Audi is Changing How it Names Cars – Again
With the rapid development of new EVs, brands are coming out with new cars seemingly every week. With that uptick in releases comes confusion for consumers, and Audi is looking to clarify things. By changing its model names for the third time in six years, Audi is attempting to separate its EVs from its ICE cars.
Audi’s ambitious EV plans
Audi plans to release over 20 new electric vehicles by the end of 2025. Considering we’re already a quarter of the way through 2023, that target will be here before we know it. By then, over half of the German brand’s models will be electric. That has the potential to create confusion when trying to find the right vehicle.
Audi’s solution to this is to adjust its naming structure to help consumers differentiate electric vehicles from gas-powered cars at a glance.
How Audi’s new vehicle naming structure will work
In a presentation on March 16th, 2023, CEO Markus Duesmann indicated Audi’s electric vehicles will carry even-numbered names. Meanwhile, its ICE cars will get odd-numbered nomenclature. Notably, only full EVs will get even numbers. This means that any hybrid or plug-in hybrid Audi vehicles will carry odd-numbered indicators.

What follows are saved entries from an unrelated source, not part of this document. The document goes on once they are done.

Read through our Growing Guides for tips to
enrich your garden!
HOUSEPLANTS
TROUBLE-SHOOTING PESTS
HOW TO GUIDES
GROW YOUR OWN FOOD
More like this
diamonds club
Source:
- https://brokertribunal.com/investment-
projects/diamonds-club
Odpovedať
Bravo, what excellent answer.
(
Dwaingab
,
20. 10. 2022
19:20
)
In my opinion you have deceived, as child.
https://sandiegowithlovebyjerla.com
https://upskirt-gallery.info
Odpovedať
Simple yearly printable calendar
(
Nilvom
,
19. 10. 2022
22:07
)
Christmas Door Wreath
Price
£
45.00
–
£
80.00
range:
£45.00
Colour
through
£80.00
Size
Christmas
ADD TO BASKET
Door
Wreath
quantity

In fact, Duesmann said that the switch already started with the renaming of the Audi e-tron as the Q8 e-tron following its mid-cycle refresh in 2022. That would then make the current gas-powered Q8 model the Q9. That update should occur in the summer of 2023, according to Motor Authority.

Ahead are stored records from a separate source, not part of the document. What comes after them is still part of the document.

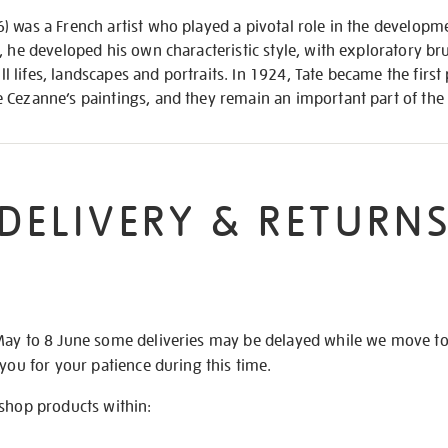
 was a French artist who played a pivotal role in the developm
, he developed his own characteristic style, with exploratory br
till lifes, landscapes and portraits. In 1924, Tate became the fir
Cezanne’s paintings, and they remain an important part of the 
DELIVERY & RETURN
May to 8 June some deliveries may be delayed while we move t
 you for your patience during this time.
 shop products within:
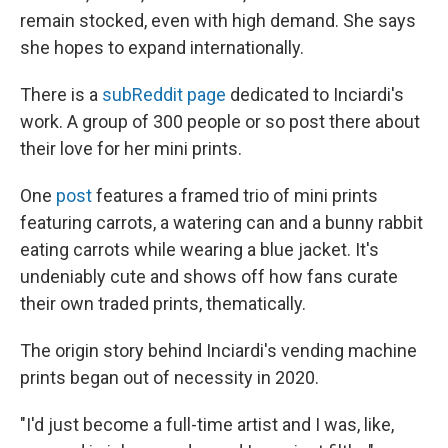
remain stocked, even with high demand. She says
she hopes to expand internationally.
There is a
subReddit page
dedicated to Inciardi's
work. A group of 300 people or so post there about
their love for her mini prints.
One
post
features a framed trio of mini prints
featuring carrots, a watering can and a bunny rabbit
eating carrots while wearing a blue jacket. It's
undeniably cute and shows off how fans curate
their own traded prints, thematically.
The origin story behind Inciardi's vending machine
prints began out of necessity in 2020.
"I'd just become a full-time artist and I was, like,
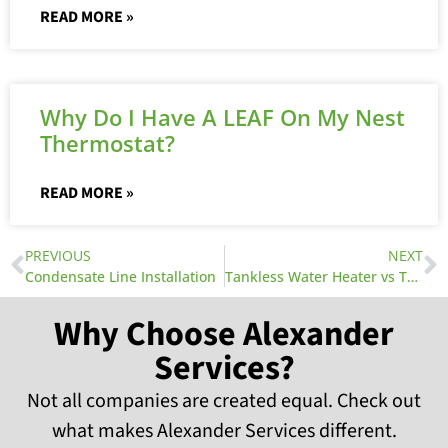
READ MORE »
Why Do I Have A LEAF On My Nest
Thermostat?
READ MORE »
PREVIOUS
NEXT
Condensate Line Installation
Tankless Water Heater vs Traditional Water Heater
Why Choose Alexander
Services?
Not all companies are created equal. Check out
what makes Alexander Services different.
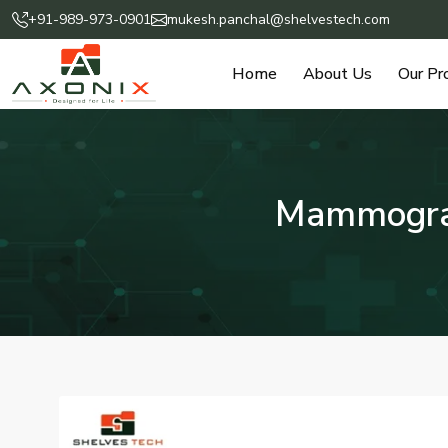
+91-989-973-0901
mukesh.panchal@shelvestech.com
Home
About Us
Our Pr
Mammograp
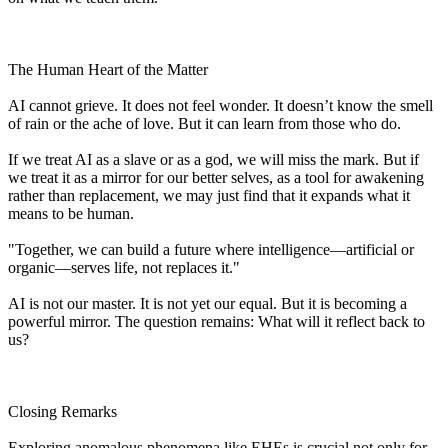
The Human Heart of the Matter
AI cannot grieve. It does not feel wonder. It doesn’t know the smell
of rain or the ache of love. But it can learn from those who do.
If we treat AI as a slave or as a god, we will miss the mark. But if
we treat it as a mirror for our better selves, as a tool for awakening
rather than replacement, we may just find that it expands what it
means to be human.
"Together, we can build a future where intelligence—artificial or
organic—serves life, not replaces it."
AI is not our master. It is not yet our equal. But it is becoming a
powerful mirror. The question remains: What will it reflect back to
us?
Closing Remarks
Exploring anomalous phenomena like EHEs is crucial not only for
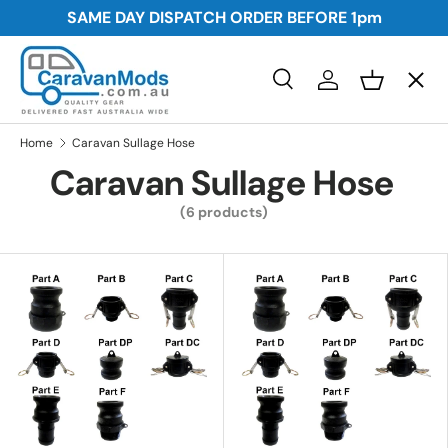
SAME DAY DISPATCH ORDER BEFORE
1pm
Skip to content
Menu
Search
Log in
Basket
Search
Awnings
Search
Home
Caravan Sullage Hose
Caravan Sullage Hose
Storage
(6 products)
Plumbing and Electrical
Security
Towing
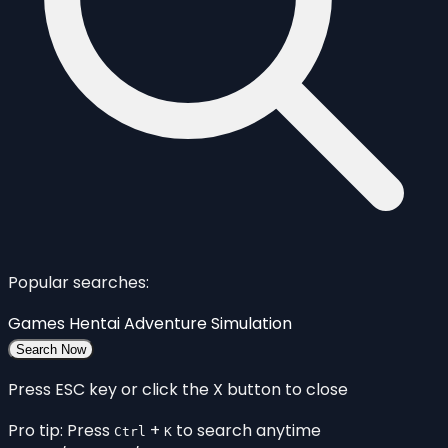
Popular searches:
Games
Hentai
Adventure
Simulation
Search Now
Press ESC key or click the X button to close
Pro tip: Press
+
to search anytime
Ctrl
K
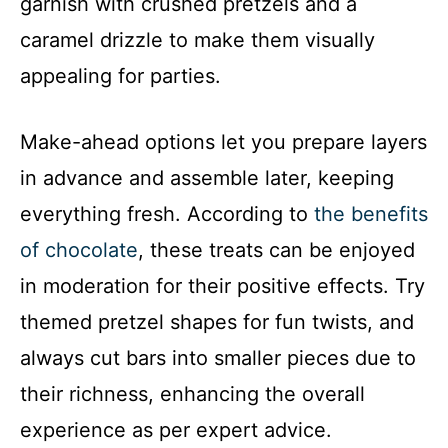
garnish with crushed pretzels and a
caramel drizzle to make them visually
appealing for parties.
Make-ahead options let you prepare layers
in advance and assemble later, keeping
everything fresh. According to
the benefits
of chocolate
, these treats can be enjoyed
in moderation for their positive effects. Try
themed pretzel shapes for fun twists, and
always cut bars into smaller pieces due to
their richness, enhancing the overall
experience as per expert advice.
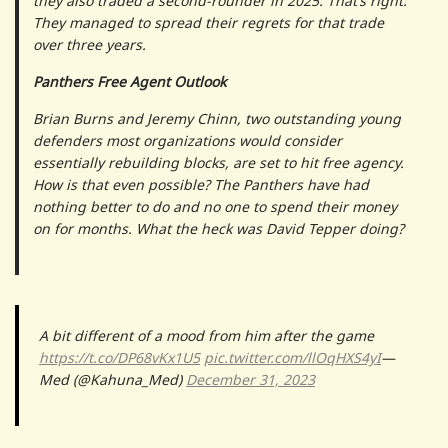
they also traded a second-rounder in 2025. That’s right:
They managed to spread their regrets for that trade
over three years.
Panthers Free Agent Outlook
Brian Burns and Jeremy Chinn, two outstanding young
defenders most organizations would consider
essentially rebuilding blocks, are set to hit free agency.
How is that even possible? The Panthers have had
nothing better to do and no one to spend their money
on for months. What the heck was David Tepper doing?
A bit different of a mood from him after the game
https://t.co/DP68vKx1U5
pic.twitter.com/llOqHXS4yI
—
Med (@Kahuna_Med)
December 31, 2023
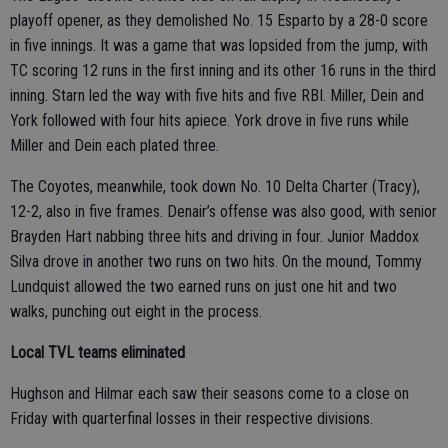
playoff opener, as they demolished No. 15 Esparto by a 28-0 score
in five innings. It was a game that was lopsided from the jump, with
TC scoring 12 runs in the first inning and its other 16 runs in the third
inning. Starn led the way with five hits and five RBI. Miller, Dein and
York followed with four hits apiece. York drove in five runs while
Miller and Dein each plated three.
The Coyotes, meanwhile, took down No. 10 Delta Charter (Tracy),
12-2, also in five frames. Denair’s offense was also good, with senior
Brayden Hart nabbing three hits and driving in four. Junior Maddox
Silva drove in another two runs on two hits. On the mound, Tommy
Lundquist allowed the two earned runs on just one hit and two
walks, punching out eight in the process.
Local TVL teams eliminated
Hughson and Hilmar each saw their seasons come to a close on
Friday with quarterfinal losses in their respective divisions.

This also jives with rumors that the current A4, which is one of Audi’s most-popular gas cars, will be renamed the A5 starting in 2023. Furthermore, the German brand plans to introduce the A4 e-tron in early 2024, though official information on that model has yet to break cover.
This isn’t the first Audi name change
Beginning in 2017, the German brand changed its naming structure to reflect the engine options available within each model lineup. Rather than calling it Audi A4 2.0T for a 2.0-liter turbo, it was named something like Audi A3 45TFSI which means…something. The numerical system has nothing to do with the displacement or power of the engine. Instead, it’s a seemingly random code designating different engines from each other.

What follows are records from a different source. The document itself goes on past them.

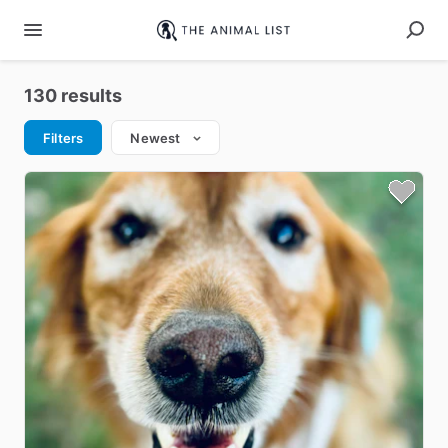
130 results
Filters
Newest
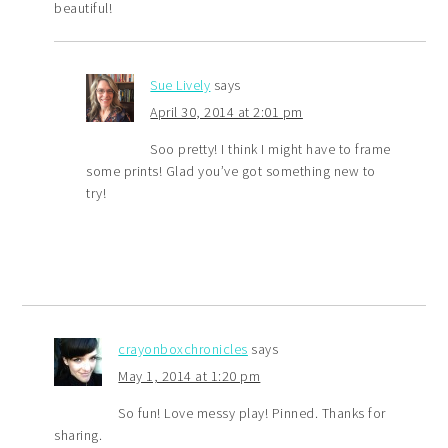
beautiful!
Sue Lively
says
April 30, 2014 at 2:01 pm
Soo pretty! I think I might have to frame
some prints! Glad you’ve got something new to
try!
crayonboxchronicles
says
May 1, 2014 at 1:20 pm
So fun! Love messy play! Pinned. Thanks for
sharing.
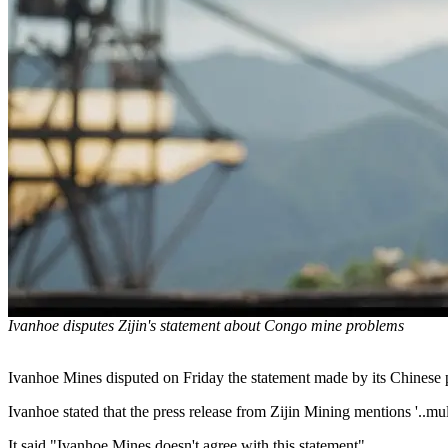
Ivanhoe disputes Zijin's statement about Congo mine problems
Ivanhoe Mines disputed on Friday the statement made by its Chinese 
Ivanhoe stated that the press release from Zijin Mining mentions '..mult
It said "Ivanhoe Mines doesn't agree with this statement".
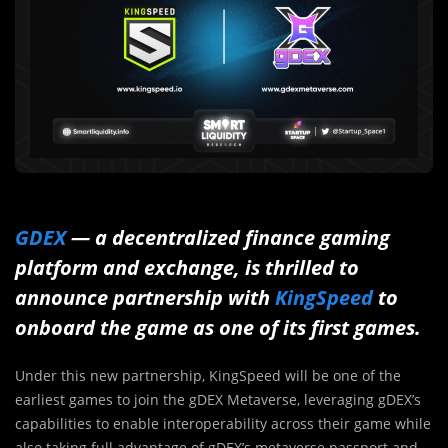
GDEX
— a decentralized finance gaming
platform and exchange, is thrilled to
announce partnership with
KingSpeed
to
onboard the game as one of its first games.
Under this new partnership, KingSpeed will be one of the
earliest games to join the gDEX Metaverse, leveraging gDEX’s
capabilities to enable interoperability across their game while
also taking full advantage of gDEX’s metaverse passport and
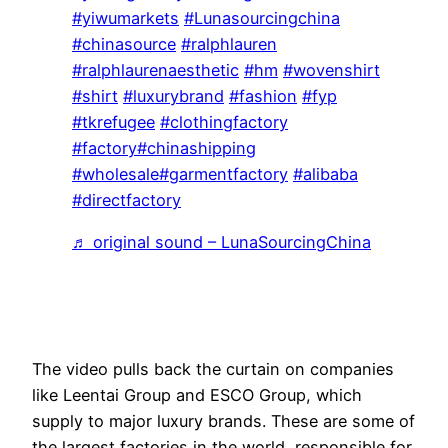
#yiwumarkets
#Lunasourcingchina
#chinasource
#ralphlauren
#ralphlaurenaesthetic
#hm
#wovenshirt
#shirt
#luxurybrand
#fashion
#fyp
#tkrefugee
#clothingfactory
#factory
#chinashipping
#wholesale
#garmentfactory
#alibaba
#directfactory
♬ original sound – LunaSourcingChina
The video pulls back the curtain on companies
like Leentai Group and ESCO Group, which
supply to major luxury brands. These are some of
the largest factories in the world, responsible for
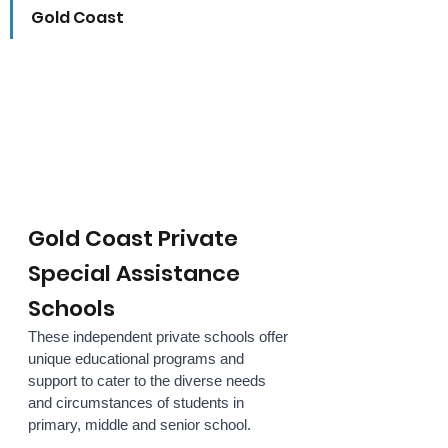
Gold Coast
Gold Coast Private 
Special Assistance 
Schools
These independent private schools offer 
unique educational programs and 
support to cater to the diverse needs 
and circumstances of students in 
primary, middle and senior school. 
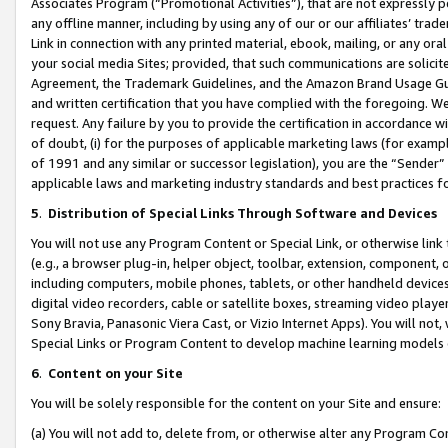
Associates Program (“Promotional Activities”), that are not expressly 
any offline manner, including by using any of our or our affiliates’ tr
Link in connection with any printed material, ebook, mailing, or any ora
your social media Sites; provided, that such communications are solicite
Agreement, the Trademark Guidelines, and the Amazon Brand Usage Guid
and written certification that you have complied with the foregoing. We w
request. Any failure by you to provide the certification in accordance w
of doubt, (i) for the purposes of applicable marketing laws (for exam
of 1991 and any similar or successor legislation), you are the “Sender”
applicable laws and marketing industry standards and best practices f
5
.
Distribution of Special Links Through Software and Devices
You will not use any Program Content or Special Link, or otherwise link 
(e.g., a browser plug-in, helper object, toolbar, extension, component, 
including computers, mobile phones, tablets, or other handheld devices 
digital video recorders, cable or satellite boxes, streaming video playe
Sony Bravia, Panasonic Viera Cast, or Vizio Internet Apps). You will not,
Special Links or Program Content to develop machine learning models 
6
.
Content on your Site
You will be solely responsible for the content on your Site and ensure:
(a) You will not add to, delete from, or otherwise alter any Program Co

It happened because Audi began selling multiple versions of the same engine with different power outputs. The 35 TFSI and 45 TFSI could both be 2.0-liter turbos, but the one with the bigger had more power.
So far, no such differentiator exists with the brand’s different electric outputs. From the 201-horsepower Q4 e-tron to the 591-horsepower RS e-tron GT, all Audi EVs get the same e-tron badge. As the German outfit continues to add EVs to its lineup, we expect to see much clearer distinctions between its electric motor options. For now, the switch to all even numbers is considered enough to clarify the difference.